Exercise directions -> Find "apps and the Volla user interface" in the data, then restate the line it sits in and every later line word for word, ending with the last line.

•••••

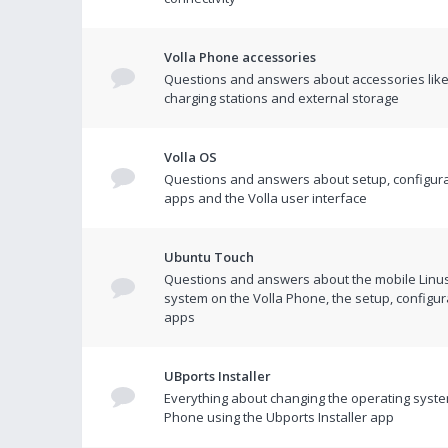
Volla Phone accessories
Questions and answers about accessories like
charging stations and external storage
Volla OS
Questions and answers about setup, configura
apps and the Volla user interface
Ubuntu Touch
Questions and answers about the mobile Linu
system on the Volla Phone, the setup, configur
apps
UBports Installer
Everything about changing the operating syste
Phone using the Ubports Installer app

•••••

Response to the exercise ->
apps and the Volla user interface
Ubuntu Touch
Questions and answers about the mobile Linu
system on the Volla Phone, the setup, configur
apps
UBports Installer
Everything about changing the operating syste
Phone using the Ubports Installer app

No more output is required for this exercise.